Uncategorized

Porto Seco de Foz bate novo recorde de movimentação de cargas

Do G1 PR, em Foz do Iguaçu:

Mais de 154 mil caminhões passaram pelo Porto Seco de Foz do Iguaçu, no oeste do Paraná, em 2013. Segundo a delegacia local da Receita Federal (RF), este também foi o maior movimento registrado em uma estação aduaneira rodoviária em toda a América Latina. No período, as exportações alcançaram a cifra de US$ 3,32 bilhões e as importações somaram US$ 2,33 bilhões, resultando um superávit de US$ 987 milhões.

O recorde de liberação de cargas pelo terceiro ano consecutivo é um dos reflexos da grande movimentação de carregamentos pela tríplice fronteira com destino ou origem no Paraguai. As exportações tiveram alta de 12% em relação a 2012, impulsionadas pelo câmbio favorável e pelo aumento da demanda do país vizinho, que sofreu quebra nas safras de milho e trigo. Já as importações registraram queda de 8% em razão principalmente da retração de 24% na demanda paraguaia.
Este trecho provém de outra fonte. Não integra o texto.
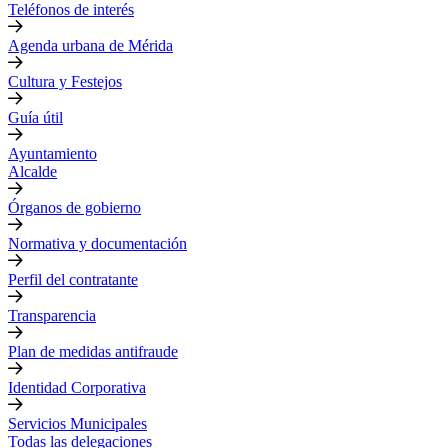
Teléfonos de interés
Agenda urbana de Mérida
Cultura y Festejos
Guía útil
Ayuntamiento
Alcalde
Órganos de gobierno
Normativa y documentación
Perfil del contratante
Transparencia
Plan de medidas antifraude
Identidad Corporativa
Servicios Municipales
Todas las delegaciones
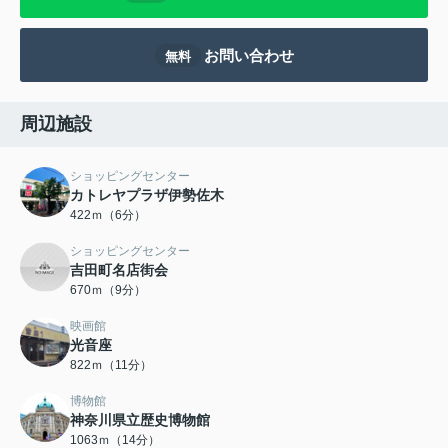
お問い合わせ
無料
周辺施設
ショッピングセンター
カトレヤプラザ伊勢佐木
422ｍ（6分）
ショッピングセンター
吉田町名店街会
670ｍ（9分）
映画館
光音座
822ｍ（11分）
博物館
神奈川県立歴史博物館
1063ｍ（14分）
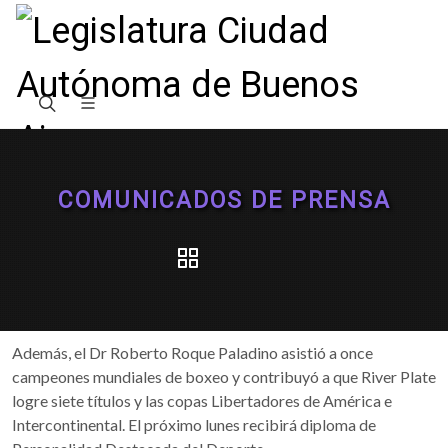
COMUNICADOS DE PRENSA
Además, el Dr Roberto Roque Paladino asistió a once
campeones mundiales de boxeo y contribuyó a que River Plate
logre siete títulos y las copas Libertadores de América e
Intercontinental. El próximo lunes recibirá diploma de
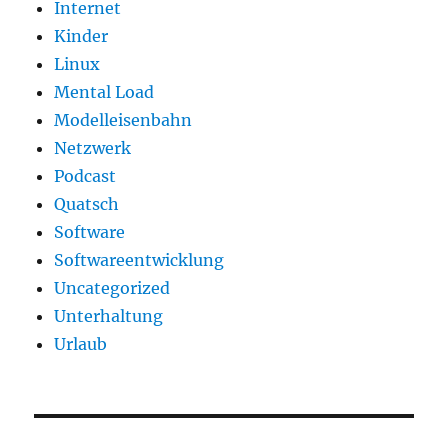
Internet
Kinder
Linux
Mental Load
Modelleisenbahn
Netzwerk
Podcast
Quatsch
Software
Softwareentwicklung
Uncategorized
Unterhaltung
Urlaub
Na contramão desta redução, as importações vindas do Chile tiveram um incremento de 15% e somaram um total de mais de US$ 454 milhões. Do total de veículos com carga de importação que ingressaram na estação aduaneira de Foz do Iguaçu em 2013, 60% vieram do Paraguai, 34% da Argentina e 6% do Chile. Na lista de mercadorias que circulam pela região estão principalmente máquinas e implementos agrícolas, veículos, grãos, soja, frutas e legumes.

Tempo de espera
Ainda de acordo com a RF, não há registro de filas na estação aduaneira desde fevereiro, diferente do ano anterior quando o tempo de permanência dos caminhões girou em torno de 38 horas em média para a exportação e 56 horas para a importação. Em 2013 estes tempos foram reduzidos a 19 horas e 41 horas, respectivamente.

A agilização no processo de liberação é atribuída pela RF à nova sistemática de senhas de exportação – por meio da qual o exportador apresenta a documentação da carga antes de o caminhão entrar no porto seco -, á redução de cargas selecionadas para o canal vermelho – que exige a verificação física da mercadoria – e ao novo fluxo de exportação que permite a liberação de algumas cargas para o canal verde sem a intervenção da Receita Federal.